Extrait choisi:
La station balnéaire de Punta Marina se déchire autour de la présence invasive de paons, animal «magique» et emblématique pour certains, nuisible pour d’autres en raison de ses bruits et de ses déjections. Ambiance.
Dans une version décalée du film Les Oiseaux d’Alfred Hitchcock, des dizaines de paons se pavanent dans les rues d’un village italien, rendant les habitants fous (d’amour et de colère) avec leurs cris d’accouplement. On peut voir ces oiseaux un peu partout, avec leur longue traîne irisée, perchés sur les toits et les clôtures de Punta Marina, village balnéaire de la région d’Émilie-Romagne, près de Ravenne. Les prestigieuses mosaïques de la ville antique attestent de la présence des paons dans la région depuis des siècles. Bien qu’il n’y ait pas eu de recensement officiel dans le village, ces oiseaux seraient aujourd’hui quelque 120 spécimens, dans ce bourg où aucun prédateur ne semble les déranger.
Mais pour Marco Manzoli, âgé de 81 ans, chauffeur de bus à la retraite, il s’agit surtout de délinquants qui produisent beaucoup de déjections. «Leur population a explosé en 30 ans et elle est désormais trop importante : ils perturbent le sommeil, gênent la circulation et salissent le sol avec des excréments qui ressemblent à de la crème glacée, dans lesquels on finit par marcher», déclare-t-il. Non loin de là, six paons se promènent nonchalamment à un carrefour, contemplant leur reflet dans les voitures garées et les vitrines des magasins. «Les paons grimpent sur les voitures… et les griffent», ajoute-t-il, craignant que «les touristes ne viennent plus en vacances à moins d’avoir un garage où garer leur voiture».

Informations fournies:
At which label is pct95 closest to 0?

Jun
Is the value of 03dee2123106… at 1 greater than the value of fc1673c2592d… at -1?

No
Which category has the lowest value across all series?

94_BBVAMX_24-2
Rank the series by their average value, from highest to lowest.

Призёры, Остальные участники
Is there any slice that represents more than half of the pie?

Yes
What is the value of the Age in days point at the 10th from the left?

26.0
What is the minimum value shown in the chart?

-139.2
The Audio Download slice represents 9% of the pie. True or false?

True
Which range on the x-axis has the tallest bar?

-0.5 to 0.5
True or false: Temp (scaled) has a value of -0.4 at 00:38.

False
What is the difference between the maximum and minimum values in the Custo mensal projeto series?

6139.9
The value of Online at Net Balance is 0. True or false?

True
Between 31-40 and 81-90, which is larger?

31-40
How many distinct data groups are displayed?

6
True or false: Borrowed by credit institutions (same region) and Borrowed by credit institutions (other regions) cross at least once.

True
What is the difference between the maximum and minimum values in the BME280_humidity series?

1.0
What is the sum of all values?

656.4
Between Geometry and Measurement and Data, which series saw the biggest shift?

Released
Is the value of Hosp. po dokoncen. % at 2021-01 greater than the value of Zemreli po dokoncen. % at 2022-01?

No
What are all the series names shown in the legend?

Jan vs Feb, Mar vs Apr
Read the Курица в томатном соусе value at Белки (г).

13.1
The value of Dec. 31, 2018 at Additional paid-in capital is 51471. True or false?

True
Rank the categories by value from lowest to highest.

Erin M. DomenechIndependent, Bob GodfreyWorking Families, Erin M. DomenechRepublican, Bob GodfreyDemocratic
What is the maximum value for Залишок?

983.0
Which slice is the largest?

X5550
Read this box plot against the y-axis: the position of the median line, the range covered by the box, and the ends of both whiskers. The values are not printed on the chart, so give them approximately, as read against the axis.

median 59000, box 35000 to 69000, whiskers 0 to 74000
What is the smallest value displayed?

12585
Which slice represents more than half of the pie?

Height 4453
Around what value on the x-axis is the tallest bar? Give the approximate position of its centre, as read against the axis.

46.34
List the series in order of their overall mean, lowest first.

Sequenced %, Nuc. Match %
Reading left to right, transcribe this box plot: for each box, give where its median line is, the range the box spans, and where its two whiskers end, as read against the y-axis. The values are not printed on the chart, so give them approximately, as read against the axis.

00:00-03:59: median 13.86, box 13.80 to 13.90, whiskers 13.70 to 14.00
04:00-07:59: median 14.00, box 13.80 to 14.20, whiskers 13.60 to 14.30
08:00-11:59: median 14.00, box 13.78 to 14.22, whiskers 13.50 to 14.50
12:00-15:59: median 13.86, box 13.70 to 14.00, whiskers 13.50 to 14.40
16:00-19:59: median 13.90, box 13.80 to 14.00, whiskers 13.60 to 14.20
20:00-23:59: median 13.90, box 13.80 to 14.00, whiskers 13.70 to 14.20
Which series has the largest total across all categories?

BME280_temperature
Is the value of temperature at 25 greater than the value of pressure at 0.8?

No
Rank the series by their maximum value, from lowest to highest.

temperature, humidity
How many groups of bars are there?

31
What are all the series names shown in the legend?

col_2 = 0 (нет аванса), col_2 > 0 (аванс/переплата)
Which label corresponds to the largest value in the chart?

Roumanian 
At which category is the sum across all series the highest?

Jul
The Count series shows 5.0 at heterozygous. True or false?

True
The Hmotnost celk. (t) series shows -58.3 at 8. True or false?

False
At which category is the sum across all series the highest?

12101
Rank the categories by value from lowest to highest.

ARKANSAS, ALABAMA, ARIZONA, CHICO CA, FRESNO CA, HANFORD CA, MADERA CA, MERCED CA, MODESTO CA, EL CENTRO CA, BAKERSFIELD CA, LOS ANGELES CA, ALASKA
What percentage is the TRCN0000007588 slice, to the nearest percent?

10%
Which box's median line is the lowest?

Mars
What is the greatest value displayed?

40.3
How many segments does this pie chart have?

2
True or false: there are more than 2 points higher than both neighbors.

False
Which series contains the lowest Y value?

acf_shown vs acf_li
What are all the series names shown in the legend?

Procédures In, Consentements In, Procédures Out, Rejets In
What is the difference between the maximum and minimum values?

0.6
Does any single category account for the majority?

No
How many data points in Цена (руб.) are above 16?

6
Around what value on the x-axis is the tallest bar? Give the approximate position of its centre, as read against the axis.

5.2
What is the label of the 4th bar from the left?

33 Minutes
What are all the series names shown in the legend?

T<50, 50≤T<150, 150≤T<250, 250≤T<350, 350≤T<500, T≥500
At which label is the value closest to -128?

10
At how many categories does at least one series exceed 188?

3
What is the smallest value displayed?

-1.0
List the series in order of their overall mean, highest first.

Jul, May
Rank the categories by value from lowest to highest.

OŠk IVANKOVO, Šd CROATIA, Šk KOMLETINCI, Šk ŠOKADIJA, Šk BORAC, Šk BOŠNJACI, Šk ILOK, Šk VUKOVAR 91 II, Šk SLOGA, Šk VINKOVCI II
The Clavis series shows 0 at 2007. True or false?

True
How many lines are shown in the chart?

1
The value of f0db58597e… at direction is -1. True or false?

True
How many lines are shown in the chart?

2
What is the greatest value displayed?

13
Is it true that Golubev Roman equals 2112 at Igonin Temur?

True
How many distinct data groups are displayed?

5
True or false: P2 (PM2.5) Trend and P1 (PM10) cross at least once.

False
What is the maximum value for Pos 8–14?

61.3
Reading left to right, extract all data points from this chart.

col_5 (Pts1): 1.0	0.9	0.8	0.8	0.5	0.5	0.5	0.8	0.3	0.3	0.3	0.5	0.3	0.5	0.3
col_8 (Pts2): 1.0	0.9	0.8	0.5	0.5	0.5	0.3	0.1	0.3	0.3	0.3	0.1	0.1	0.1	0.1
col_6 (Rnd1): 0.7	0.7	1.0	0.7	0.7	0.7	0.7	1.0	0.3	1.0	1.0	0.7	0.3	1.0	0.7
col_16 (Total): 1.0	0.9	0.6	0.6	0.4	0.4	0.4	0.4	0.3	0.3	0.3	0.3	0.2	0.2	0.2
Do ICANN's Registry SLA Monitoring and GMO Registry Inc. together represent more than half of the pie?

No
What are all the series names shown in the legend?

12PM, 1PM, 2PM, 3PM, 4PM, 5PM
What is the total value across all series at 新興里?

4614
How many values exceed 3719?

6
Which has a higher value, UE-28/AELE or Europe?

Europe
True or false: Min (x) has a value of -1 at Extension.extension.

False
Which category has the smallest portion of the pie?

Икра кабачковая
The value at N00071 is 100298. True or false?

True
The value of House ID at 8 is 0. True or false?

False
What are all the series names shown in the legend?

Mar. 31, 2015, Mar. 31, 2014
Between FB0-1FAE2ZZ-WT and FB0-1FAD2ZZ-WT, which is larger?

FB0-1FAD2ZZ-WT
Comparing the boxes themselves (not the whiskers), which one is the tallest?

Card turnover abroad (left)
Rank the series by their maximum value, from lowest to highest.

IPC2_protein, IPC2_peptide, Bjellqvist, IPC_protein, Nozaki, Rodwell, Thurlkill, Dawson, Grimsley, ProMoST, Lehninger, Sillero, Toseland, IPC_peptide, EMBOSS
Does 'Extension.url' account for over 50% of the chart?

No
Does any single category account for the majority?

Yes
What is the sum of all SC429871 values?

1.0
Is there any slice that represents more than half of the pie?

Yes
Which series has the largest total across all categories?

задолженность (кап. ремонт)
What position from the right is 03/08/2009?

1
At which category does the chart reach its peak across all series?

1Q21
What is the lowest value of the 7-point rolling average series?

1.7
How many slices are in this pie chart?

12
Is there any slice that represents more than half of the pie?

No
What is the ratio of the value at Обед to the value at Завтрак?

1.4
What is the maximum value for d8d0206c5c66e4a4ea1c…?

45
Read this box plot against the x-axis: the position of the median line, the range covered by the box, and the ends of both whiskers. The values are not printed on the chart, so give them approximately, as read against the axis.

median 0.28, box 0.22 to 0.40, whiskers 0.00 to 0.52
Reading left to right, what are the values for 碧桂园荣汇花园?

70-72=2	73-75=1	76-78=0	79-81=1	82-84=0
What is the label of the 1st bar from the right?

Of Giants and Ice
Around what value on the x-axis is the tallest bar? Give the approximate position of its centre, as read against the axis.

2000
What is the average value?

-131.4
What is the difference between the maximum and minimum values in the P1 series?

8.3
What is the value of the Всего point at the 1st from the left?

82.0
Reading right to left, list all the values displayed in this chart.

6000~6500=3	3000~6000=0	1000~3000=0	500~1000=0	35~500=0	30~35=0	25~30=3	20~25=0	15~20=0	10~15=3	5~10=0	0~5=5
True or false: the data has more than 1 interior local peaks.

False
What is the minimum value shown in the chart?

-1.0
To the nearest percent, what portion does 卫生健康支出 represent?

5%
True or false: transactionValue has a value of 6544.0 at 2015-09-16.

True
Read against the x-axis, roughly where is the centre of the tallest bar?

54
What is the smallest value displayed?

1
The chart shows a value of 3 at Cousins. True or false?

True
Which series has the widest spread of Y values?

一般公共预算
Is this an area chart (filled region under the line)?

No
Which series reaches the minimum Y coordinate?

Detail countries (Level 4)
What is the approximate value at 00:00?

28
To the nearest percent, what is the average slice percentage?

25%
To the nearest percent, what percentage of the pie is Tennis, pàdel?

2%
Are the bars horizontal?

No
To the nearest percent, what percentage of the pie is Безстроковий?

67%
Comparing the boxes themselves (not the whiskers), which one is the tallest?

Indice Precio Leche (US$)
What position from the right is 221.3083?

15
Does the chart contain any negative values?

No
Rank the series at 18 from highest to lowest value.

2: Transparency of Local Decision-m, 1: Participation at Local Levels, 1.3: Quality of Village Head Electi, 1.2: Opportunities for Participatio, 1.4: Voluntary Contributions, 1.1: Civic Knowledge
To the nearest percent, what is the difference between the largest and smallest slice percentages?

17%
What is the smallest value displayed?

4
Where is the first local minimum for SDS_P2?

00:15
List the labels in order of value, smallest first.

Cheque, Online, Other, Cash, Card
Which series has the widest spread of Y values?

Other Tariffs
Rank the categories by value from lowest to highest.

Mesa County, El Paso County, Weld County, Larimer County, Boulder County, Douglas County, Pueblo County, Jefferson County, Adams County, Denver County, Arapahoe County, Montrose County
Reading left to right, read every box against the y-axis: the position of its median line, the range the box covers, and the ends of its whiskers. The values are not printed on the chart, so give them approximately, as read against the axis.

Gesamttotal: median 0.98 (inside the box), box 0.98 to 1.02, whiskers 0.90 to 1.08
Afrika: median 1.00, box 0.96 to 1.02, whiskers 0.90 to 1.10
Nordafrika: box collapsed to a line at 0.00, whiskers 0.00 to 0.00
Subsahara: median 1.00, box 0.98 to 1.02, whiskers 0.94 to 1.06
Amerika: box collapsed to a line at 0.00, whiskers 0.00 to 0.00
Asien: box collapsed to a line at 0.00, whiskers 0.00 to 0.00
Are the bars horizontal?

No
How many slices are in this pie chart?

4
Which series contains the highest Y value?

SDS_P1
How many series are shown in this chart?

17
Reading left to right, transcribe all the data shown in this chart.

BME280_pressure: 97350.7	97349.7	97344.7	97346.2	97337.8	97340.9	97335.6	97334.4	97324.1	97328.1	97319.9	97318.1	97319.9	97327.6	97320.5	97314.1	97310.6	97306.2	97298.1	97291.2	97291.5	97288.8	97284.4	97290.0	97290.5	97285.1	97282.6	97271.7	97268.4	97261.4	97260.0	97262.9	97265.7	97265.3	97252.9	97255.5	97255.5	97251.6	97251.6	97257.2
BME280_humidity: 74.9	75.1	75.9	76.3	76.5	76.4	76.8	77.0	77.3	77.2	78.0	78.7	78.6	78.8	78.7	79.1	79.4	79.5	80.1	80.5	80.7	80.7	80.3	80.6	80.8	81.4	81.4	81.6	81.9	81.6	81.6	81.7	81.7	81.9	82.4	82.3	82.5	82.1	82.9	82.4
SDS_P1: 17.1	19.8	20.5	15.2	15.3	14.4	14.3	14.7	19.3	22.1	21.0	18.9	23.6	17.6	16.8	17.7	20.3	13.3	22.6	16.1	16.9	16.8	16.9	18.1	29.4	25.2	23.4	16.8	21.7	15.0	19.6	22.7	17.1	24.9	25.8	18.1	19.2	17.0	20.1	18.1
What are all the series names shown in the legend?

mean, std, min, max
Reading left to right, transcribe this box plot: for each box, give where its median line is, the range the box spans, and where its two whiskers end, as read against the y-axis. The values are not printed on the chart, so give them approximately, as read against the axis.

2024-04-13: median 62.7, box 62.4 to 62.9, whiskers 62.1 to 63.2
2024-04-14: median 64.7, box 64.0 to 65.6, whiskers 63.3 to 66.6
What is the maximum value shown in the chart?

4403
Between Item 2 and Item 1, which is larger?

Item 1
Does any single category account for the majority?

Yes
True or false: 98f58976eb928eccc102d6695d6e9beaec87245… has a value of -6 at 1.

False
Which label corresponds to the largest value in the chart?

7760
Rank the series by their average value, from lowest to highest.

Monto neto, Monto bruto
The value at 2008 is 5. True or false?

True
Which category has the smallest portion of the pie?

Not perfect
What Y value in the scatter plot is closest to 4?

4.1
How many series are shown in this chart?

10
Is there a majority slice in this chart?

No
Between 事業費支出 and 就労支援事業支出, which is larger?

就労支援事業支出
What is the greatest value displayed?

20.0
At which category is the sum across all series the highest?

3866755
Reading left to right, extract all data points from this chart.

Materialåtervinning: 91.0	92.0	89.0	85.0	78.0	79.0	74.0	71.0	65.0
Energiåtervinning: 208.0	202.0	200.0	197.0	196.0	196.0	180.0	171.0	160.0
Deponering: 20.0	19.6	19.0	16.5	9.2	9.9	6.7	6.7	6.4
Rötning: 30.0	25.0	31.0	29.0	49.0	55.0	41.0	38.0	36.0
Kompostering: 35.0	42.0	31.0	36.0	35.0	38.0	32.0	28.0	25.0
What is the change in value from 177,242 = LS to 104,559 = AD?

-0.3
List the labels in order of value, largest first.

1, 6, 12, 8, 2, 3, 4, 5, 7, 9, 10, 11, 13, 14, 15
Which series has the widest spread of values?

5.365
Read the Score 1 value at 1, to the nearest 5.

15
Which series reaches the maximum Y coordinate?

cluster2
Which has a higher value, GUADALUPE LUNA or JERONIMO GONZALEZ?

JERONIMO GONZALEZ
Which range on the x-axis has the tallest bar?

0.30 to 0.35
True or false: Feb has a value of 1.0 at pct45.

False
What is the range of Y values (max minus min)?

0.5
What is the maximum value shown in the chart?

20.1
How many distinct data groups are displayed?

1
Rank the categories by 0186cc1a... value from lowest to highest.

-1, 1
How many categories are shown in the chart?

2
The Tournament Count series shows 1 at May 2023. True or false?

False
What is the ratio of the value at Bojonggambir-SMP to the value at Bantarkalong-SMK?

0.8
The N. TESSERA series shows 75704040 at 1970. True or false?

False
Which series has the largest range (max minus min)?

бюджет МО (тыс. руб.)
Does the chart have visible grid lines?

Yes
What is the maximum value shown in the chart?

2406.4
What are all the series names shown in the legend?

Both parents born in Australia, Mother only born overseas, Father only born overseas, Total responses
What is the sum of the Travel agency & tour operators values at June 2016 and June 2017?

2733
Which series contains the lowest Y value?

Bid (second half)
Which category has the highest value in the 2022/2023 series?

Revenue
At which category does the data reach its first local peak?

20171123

Questions de lecture:
• a. Pour chaque affirmation, dites si elle est conforme au texte sur les paons. Répondez par oui ou non et citez les mots du texte qui permettent de trancher.
(i) Un recensement officiel a compté environ 120 paons dans le village.
(ii) Marco Manzoli est un chauffeur de bus à la retraite.
(iii) Selon Marco Manzoli, les paons abîment les voitures avec leurs griffes.
• b. Prolongez le texte sur les paons de Punta Marina après sa dernière phrase.
Ces enregistrements viennent d'une autre source que le texte sur les paons.

Réponses dans l'ordre:
• a.
(i) Non : «Bien qu’il n’y ait pas eu de recensement officiel dans le village».
(ii) Oui : «chauffeur de bus à la retraite».
(iii) Oui : «Les paons grimpent sur les voitures… et les griffent».

• b.
Le pâtissier Claudio Ianiero, 64 ans, précise quant à lui que les paons vivaient depuis longtemps dans une pinède située derrière le village, mais qu’ils avaient commencé à chercher refuge contre les prédateurs en nichant dans les jardins de maisons abandonnées. «Là-bas, ils ont de nombreux ennemis naturels, comme les loups et les renards. Ici, en revanche, ils n’en ont aucun, et ils prolifèrent à un rythme difficile à contrôler», affirme-t-il. Alors qu’un paon s’approche de la vitrine de la boulangerie, lorgnant les croissants au beurre exposés à l’intérieur, Claudio Ianiero dément les informations alarmistes, relayées par les médias italiens, faisant état d’une invasion, d’une urgence sanitaire ou d’un exode forcé des habitants.
Nous pourrions montrer l’exemple d’une coexistence intelligente et mature. C’est possible!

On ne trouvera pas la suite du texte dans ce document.